Exercise goal
The data that follows is to be given again, exactly as written.

──────── Supplied data ────────

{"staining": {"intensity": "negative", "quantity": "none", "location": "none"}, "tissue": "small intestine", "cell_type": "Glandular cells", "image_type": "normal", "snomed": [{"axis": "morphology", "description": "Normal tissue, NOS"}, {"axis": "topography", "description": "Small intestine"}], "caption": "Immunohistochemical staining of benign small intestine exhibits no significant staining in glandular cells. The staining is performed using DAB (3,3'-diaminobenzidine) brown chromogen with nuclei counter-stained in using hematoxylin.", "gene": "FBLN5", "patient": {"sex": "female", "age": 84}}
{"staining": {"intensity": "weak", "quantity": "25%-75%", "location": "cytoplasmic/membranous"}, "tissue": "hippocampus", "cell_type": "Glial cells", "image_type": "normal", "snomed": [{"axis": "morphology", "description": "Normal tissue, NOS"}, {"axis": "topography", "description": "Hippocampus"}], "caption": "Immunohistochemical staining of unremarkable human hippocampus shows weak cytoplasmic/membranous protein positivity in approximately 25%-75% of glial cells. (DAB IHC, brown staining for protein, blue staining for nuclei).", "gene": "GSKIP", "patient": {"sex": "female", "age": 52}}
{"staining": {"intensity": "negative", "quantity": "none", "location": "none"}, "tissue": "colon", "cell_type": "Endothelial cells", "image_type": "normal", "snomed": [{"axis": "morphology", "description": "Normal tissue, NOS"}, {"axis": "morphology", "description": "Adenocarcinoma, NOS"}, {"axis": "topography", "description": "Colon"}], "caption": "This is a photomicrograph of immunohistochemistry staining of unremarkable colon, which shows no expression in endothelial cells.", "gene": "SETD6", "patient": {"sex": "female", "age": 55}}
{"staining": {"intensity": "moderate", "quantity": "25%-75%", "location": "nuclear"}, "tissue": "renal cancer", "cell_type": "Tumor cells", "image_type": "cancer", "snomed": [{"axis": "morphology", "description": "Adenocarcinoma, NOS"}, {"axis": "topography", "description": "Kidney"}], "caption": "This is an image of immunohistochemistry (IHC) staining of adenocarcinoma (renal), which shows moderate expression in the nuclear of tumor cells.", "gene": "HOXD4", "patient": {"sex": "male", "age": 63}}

────────

Expected answer
{"staining": {"intensity": "negative", "quantity": "none", "location": "none"}, "tissue": "small intestine", "cell_type": "Glandular cells", "image_type": "normal", "snomed": [{"axis": "morphology", "description": "Normal tissue, NOS"}, {"axis": "topography", "description": "Small intestine"}], "caption": "Immunohistochemical staining of benign small intestine exhibits no significant staining in glandular cells. The staining is performed using DAB (3,3'-diaminobenzidine) brown chromogen with nuclei counter-stained in using hematoxylin.", "gene": "FBLN5", "patient": {"sex": "female", "age": 84}}
{"staining": {"intensity": "weak", "quantity": "25%-75%", "location": "cytoplasmic/membranous"}, "tissue": "hippocampus", "cell_type": "Glial cells", "image_type": "normal", "snomed": [{"axis": "morphology", "description": "Normal tissue, NOS"}, {"axis": "topography", "description": "Hippocampus"}], "caption": "Immunohistochemical staining of unremarkable human hippocampus shows weak cytoplasmic/membranous protein positivity in approximately 25%-75% of glial cells. (DAB IHC, brown staining for protein, blue staining for nuclei).", "gene": "GSKIP", "patient": {"sex": "female", "age": 52}}
{"staining": {"intensity": "negative", "quantity": "none", "location": "none"}, "tissue": "colon", "cell_type": "Endothelial cells", "image_type": "normal", "snomed": [{"axis": "morphology", "description": "Normal tissue, NOS"}, {"axis": "morphology", "description": "Adenocarcinoma, NOS"}, {"axis": "topography", "description": "Colon"}], "caption": "This is a photomicrograph of immunohistochemistry staining of unremarkable colon, which shows no expression in endothelial cells.", "gene": "SETD6", "patient": {"sex": "female", "age": 55}}
{"staining": {"intensity": "moderate", "quantity": "25%-75%", "location": "nuclear"}, "tissue": "renal cancer", "cell_type": "Tumor cells", "image_type": "cancer", "snomed": [{"axis": "morphology", "description": "Adenocarcinoma, NOS"}, {"axis": "topography", "description": "Kidney"}], "caption": "This is an image of immunohistochemistry (IHC) staining of adenocarcinoma (renal), which shows moderate expression in the nuclear of tumor cells.", "gene": "HOXD4", "patient": {"sex": "male", "age": 63}}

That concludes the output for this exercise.